Hoe kon men iets anders gelooven? Was er zoo’n dominé twintig uren in ’t rond? Was er zoo’n dominé in heel Kikkerland? Was er zoo een onder de zon? Nooit was-i aan ’t studeeren! Z’n voorgangers waren gewoonlijk Vrijdags en Zaterdags ,,niet thuis”, maar hij was altijd te spreken. ’t Was of z’n preeken in vloeibaren toestand door den Heilieen Geest in z’n hersens werden gepompt op ’t ooienblik dat-i ,,op stoel” stond. De doodgoede en – zooals meer gebeurt – maar al te veel op de oprechtheid van anderen vertrouwende Govert Schreuders (,,die nou en dan ok wel is en tikske lustte; zoo is ’t nie!”) was z’n boezemvriend; ging hem voor kerktijd aan de pastorie afhalen en dan gebeurde het menigmaal dat-i hem op ’t Kerkpad op den schouder klopte en hem aansprak: ,,Zeg er is, Schreuders, waar zullen we ’t nu ‘ns over hebben vandaag?” en dan had Schreuders, die zich thans meer dan ooit verbeeldde Petrus te zijn en te wandelen met den Heer, (wij gelooven stellig dat-i hem veel getrouwer zou zijn geweest dan Petrus zijn Heer was) dan had de goeie sloof maar ’n onderwerp op te geven uit ’t groote boek zoo rijk aan onderwerpen en dominé MOERASMAN preekte er over dat ‘t ‘n lust was om te hooren. Er waren er wel enkelen, die meenden, dat dominé wel verschillende teksten opgaf, doch dat de preeken, wat inhoud betrof, wel wat al te veel op elkaar geleken en sommigen vonden wel dat de altijd herhaalde opsomming der zeventig maal zeven eigenschappen al te steriotyp was; maar dezulken moesten spoedig zwijgen wilden ze niet als ketters prijs worden gegeven aan de publieke verachting. ‘n Man als hij, met zoo’n stem, met zoo’n hoofd, met zoo’n geest, met zooveel bewijzen van wedergeboorte, die allen den toets van ’n onpartijdig onderzoek kon doorstaan. . . . zoo’n man stond verre zeer verre boven alle kritiek.

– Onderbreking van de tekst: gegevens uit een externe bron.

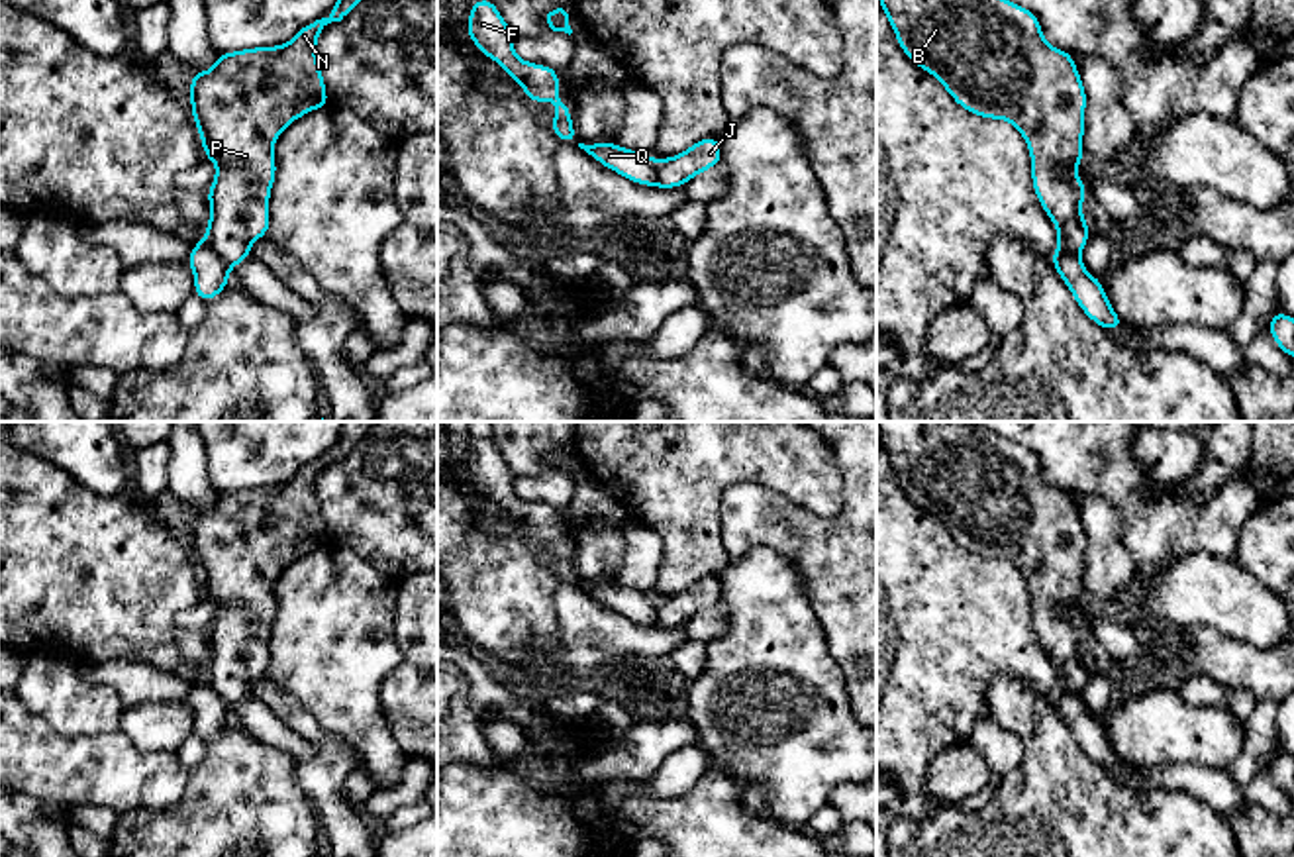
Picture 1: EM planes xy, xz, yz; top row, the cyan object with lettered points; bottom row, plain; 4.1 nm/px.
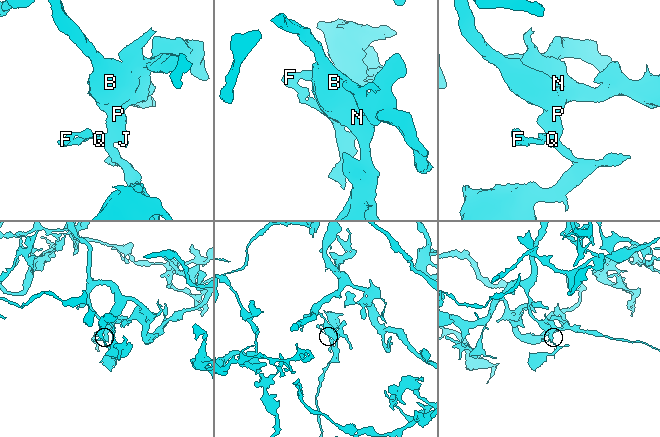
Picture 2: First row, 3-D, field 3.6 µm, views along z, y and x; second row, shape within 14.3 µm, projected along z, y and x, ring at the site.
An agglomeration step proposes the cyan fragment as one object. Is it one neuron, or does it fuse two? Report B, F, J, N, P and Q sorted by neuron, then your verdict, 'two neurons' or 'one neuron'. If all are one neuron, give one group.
groups B J N P / F Q; two neurons

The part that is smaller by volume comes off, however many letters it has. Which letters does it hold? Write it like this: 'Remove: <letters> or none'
Remove: F, Q

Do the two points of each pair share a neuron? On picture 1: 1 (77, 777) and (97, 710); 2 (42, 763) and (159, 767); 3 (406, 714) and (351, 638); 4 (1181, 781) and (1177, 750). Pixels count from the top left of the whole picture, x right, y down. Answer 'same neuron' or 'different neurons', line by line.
1: different neurons
2: same neuron
3: different neurons
4: different neurons

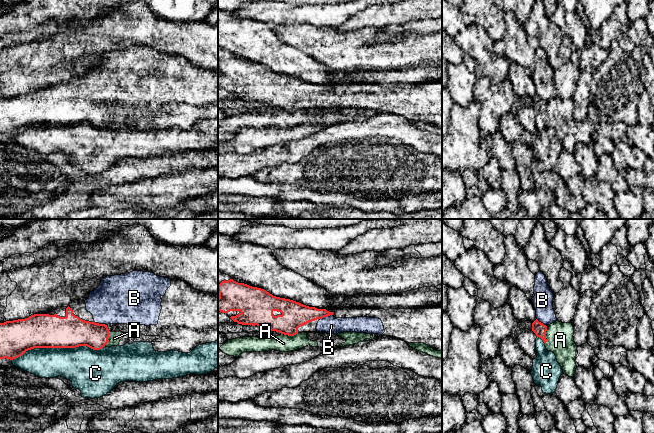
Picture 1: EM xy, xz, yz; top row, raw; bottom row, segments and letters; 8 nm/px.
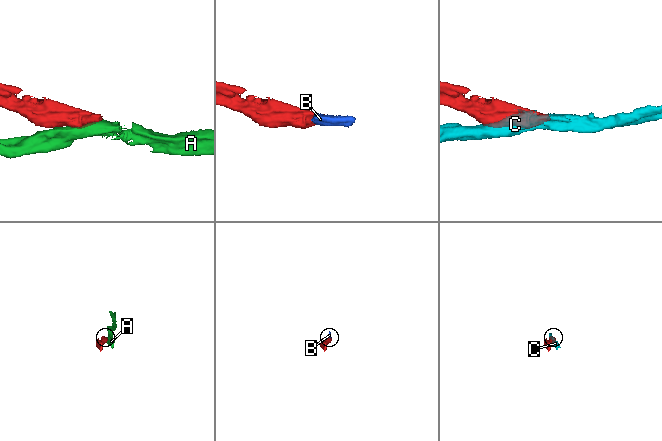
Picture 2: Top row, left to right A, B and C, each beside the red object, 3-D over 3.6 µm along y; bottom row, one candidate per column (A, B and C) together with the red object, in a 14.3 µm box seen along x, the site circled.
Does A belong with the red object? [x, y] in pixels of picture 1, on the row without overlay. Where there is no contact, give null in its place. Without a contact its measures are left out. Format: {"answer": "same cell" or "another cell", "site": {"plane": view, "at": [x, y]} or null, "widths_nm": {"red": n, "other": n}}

Niet alleen in de kerk maar ook op de katechesatie was ‘t ‘n voorbeeld voor alle ambtsbroeders, die maar al te geneigd schenen om nu en dan iets van het nieuwe over te nemen, en al vond hij de gemeente verwaarloosd en vele katechisanten verschrikkelijk ver ten achter, hij achtte het niet noodig om met eenvoudige, platte leerstellingen te beginnen, maar leidde zijne discipelen van stonde af aan rond in de mysteriën van Hellenbroek – onder meer wereldberoemd leverancier voor Zutphen en Meerenberg; onsterfelijk als veroorzaker van meer hoofdpijn dan Boldoot ooit verdrijven zal.
Eenvoudige rnenschen, die in de duisternis rondtasten, zouden gerneend hebben, dat-i had moeten beginnen met z’n katechisanten wat bijbelsche geschiedenis te leeren, want hun kennis op dat gebied was allertreurigst. Wel ging er in geen enkel fatsoenlijk Kikkerdorpsch huisgezin ’n middag voorbij zonder dat er ’n kapitteltje uit den bijbel werd gelezen, maar het luisteren daarnaar – wat op zich zelf al niet zeer opwekkend was, daar ’t lezen volgens voorschrift moest geschieden op slependen, gelijkluidenden en dus zeer vervelenden toon – was zoozeer ’n kwestie van gewoonte geworden, dat men eigenlijk heelemaal niet meer luisterde en de meesten hunne gedachten bij knikkeren, potje stèteren, snoek, snoek waar zit te en uitkruipen verdwaalden en met ’n zucht van verlichting het zware boek(zwaar in de dubbele beteekenis des woords) zagen dicht slaan. Als ’n bewijs dat ’t ons niet te doen is, om de Kikkerdorpsche jeugd zonder rede zwart te maken, kan dienen, dat de dominé op de vraag: ,,Waar is de Heere Jezus geboren?” ten antwoord kreeg: ,,In het Paradijs” van no 1 en ,,in Egypte” van no 2 en dat ’n ander, die voor het historisch probleem geplaatst werd om de drie jongelieden op te noemen, die in den gloeienden oven waren geworpen, met verrukking uitriep: ,,Zaadzak, Meelzak en Aalbert Negenoog!” Maar wat zouden wij, eenvoudige menschen, ons vermeten om de ondoorgrondelijke wegen van ’n Kikkerdorpsch dominé voor te schrijven? Hij had verbazend lange beenen, stapte met veel gemak over zulke kleinigheden en. . . . . vlocht Hellenbroeksche tooverkransen in de hersens der jeugdige Kikkerdorpers.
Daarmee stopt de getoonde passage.